No, wait. I already said that…

One of the things wrong with modern education is that we are losing the legends and lore of earlier times.  I’ve written before about a friend of mine who did not know the story of William Tell.  I have young friends who think vampires are sparkly gay teenagers instead of minor Eastern European nobility who vant to suck your blood.

This came back to me this morning when I was at Barnes & Noble.  There was a rack of notebooks for sale, but nobody seemed to be interested.  (Kids, notebooks are like small iPads, only you can’t watch movies on them and the batteries last longer — ask your parents.)  I took the above picture of the sign (pictured above) as I realized that the problem was that kids today don’t understand the cultural significance of Moleskine Legendary Notebooks, because they never learned the legend of Moleskine in school.

I decided that since no one else will do it, I would step forward and help further the education of today’s youth.  Gather around, kiddies, as I tell you of the Legend of Moleskine.

The Legend of Mo LeSkine

Once, long ago, there was a French scientist name Maurice “Mo” LeSkine.  Like most scientists of his day, Mo was an astrologer and alchemist.  His parents, Jean and Jeanne LeSkine, disapproved of his pursuits, and urged him to go into the family business of oppressing peasants.  But Mo’s heart wasn’t really into oppression.  He had been bitten by the alchemist’s bug — the ability to turn lead into gold.

So Monsieur LeSkine set himself up in a little laboratory in the outskirts of Paris, and began his experiments.  Every day he would slave away in his lab over a hot philosopher’s stone, transmuting his little heart out. At night, he would gaze up at the stars, and make notes of their positions.  He didn’t use a telescope for his observations, because he wasn’t sure whether they had been invented yet.  The next morning, he would use his calculations to work out his horoscope, and then back to the transmuting lab to start again.

For months, Mo labored in vain.  He had managed to change lead into beryllium, argon, cubic zirconium, and flubber, but never to gold.  His astrology fared no better.  Every morning his horoscope gave him vague predictions and generic advice. (“Today a man will tell you about a thing you should do.”  “You should eat foods that are good for you.”)
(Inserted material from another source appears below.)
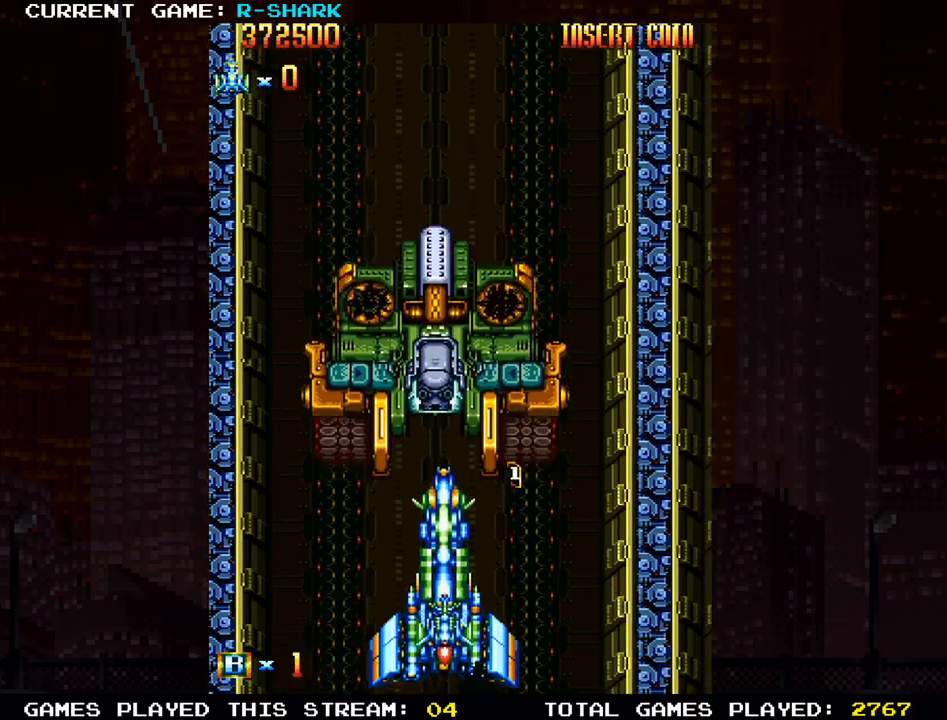
{"dt_ms": 500, "buttons": ["SQUARE"], "left_stick": "center", "events": [[50, "SQUARE", "up"], [150, "SQUARE", "down"], [150, "left_stick", "center"], [283, "SQUARE", "up"], [383, "SQUARE", "down"], [433, "SQUARE", "up"], [450, "SQUARE", "down"]]}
Things were getting desperate for the young scientist.  He’d even noticed some local peasants that looked like they’d benefit from a good oppressing.  But one morning, after a particularly long night of stargazing and wishing someone would at least invent binoculars, Maurice Le Skine composed his daily horoscope and read in astonishment what the stars had revealed.

Pisces: Today would be a good day to transmute lead into gold.  A dark-haired woman will enter your neighborhood.

LeSkine jumped for joy.  Today was finally the day!  He rushed down the stairs to his lab and began furiously working on his transmutation equations.  Finally, after a few hours wishing someone had gotten around to inventing calculus, Mo had his answer.  The formula for transmuting lead into gold!  Scribbling the formula into his notebook, he rushed toward the city to get the supplies he needed, distracted only by the hordes of dark-haired women who seemed to be entering every neighborhood he passed.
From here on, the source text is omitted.